How will we be able to use MAP in 2020 and beyond?
We are excited to collect the MAP data this year, not so much to assess beginning to end of year growth (although it will help us determine that), but rather to get clearer on the ways in which we can best support student growth and achievement in 2021 and beyond.
We are seeing data from all around the world that the interruption to schooling will have created learning gaps for learners around the globe. At Nova Pioneer, we have seen the extraordinary efforts of our families, central learning design team, teachers and school leaders come together to make sure that learners had as much normalcy and support in their learning during COVID 19.
We are confident that the measures that we have put in place to support teaching and learning during school closure, and then the staggered return to school, have supported our learners in moving forward with their curriculum coverage and skill-building.
However, we do not doubt that the interruptions will have caused gaps in skills that we would be able to address more meaningfully had students been in school as in a normal year.
To that end, we are excited to administer and then dive into the MAP data that this end of year assessment will generate for every child.
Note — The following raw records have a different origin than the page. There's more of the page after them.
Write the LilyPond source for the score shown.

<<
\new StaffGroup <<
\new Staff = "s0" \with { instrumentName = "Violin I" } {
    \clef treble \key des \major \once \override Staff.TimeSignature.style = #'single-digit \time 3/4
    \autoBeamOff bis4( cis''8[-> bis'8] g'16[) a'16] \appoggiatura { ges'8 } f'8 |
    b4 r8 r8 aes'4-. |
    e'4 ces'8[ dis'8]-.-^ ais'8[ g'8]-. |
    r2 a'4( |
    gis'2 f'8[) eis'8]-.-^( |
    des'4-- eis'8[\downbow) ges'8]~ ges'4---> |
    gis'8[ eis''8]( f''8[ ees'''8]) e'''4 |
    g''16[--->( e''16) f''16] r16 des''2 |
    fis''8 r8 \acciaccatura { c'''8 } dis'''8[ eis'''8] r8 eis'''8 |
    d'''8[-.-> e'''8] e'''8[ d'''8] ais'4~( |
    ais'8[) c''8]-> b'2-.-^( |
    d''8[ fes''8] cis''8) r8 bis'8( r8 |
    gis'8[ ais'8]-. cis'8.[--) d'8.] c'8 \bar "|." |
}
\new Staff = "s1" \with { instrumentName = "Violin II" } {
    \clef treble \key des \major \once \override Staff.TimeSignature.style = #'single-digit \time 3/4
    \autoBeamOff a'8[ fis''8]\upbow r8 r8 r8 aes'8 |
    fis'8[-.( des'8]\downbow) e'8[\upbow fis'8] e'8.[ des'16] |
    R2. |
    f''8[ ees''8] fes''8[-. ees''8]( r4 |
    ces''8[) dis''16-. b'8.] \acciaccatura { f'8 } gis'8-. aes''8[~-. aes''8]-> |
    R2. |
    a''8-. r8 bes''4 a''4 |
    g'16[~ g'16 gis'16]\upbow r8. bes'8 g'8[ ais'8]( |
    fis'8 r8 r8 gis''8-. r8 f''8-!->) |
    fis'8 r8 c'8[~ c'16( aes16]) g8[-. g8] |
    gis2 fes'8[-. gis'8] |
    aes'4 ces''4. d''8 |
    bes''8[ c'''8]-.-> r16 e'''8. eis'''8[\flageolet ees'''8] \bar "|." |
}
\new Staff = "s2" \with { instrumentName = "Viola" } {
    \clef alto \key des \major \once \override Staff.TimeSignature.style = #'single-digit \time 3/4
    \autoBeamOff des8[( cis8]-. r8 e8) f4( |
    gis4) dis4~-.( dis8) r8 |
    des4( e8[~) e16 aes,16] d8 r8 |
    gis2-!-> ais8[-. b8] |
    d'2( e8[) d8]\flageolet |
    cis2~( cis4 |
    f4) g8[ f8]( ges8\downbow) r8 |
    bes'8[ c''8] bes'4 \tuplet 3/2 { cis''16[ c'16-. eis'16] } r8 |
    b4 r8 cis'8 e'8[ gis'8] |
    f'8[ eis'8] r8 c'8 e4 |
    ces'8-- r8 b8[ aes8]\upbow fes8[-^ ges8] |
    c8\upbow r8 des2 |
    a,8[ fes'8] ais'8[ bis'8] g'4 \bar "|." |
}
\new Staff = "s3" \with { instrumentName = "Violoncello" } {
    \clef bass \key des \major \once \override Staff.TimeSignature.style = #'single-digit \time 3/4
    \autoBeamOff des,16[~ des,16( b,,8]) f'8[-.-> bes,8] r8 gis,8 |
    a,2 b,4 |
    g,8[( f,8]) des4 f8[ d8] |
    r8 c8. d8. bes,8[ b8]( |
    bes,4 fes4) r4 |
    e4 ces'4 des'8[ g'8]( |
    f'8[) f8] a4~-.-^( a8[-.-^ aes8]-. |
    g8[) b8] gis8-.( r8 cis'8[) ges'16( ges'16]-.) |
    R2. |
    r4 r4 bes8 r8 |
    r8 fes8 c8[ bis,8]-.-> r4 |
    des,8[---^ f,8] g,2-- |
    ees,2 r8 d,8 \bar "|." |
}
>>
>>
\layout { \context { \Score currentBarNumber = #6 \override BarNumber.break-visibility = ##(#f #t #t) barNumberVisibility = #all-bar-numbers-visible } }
Each teacher will be able to get a report outlining the concepts and skills that each learner has mastered and the ones that they will need more support for in the 2021 school year.
We will be able to use this internationally benchmarked and external assessment to get a clear mirror to reflect what has been learned and what needs more support, and we will be able to use that data to inform practical, thoughtful and targeted interventions for our learners in 2021.
This will, of course, be one of the many pieces of information we will use to support young Novaneers in 2021 and one of the many ways we live out our commitment to making sure that we are a data-driven organization.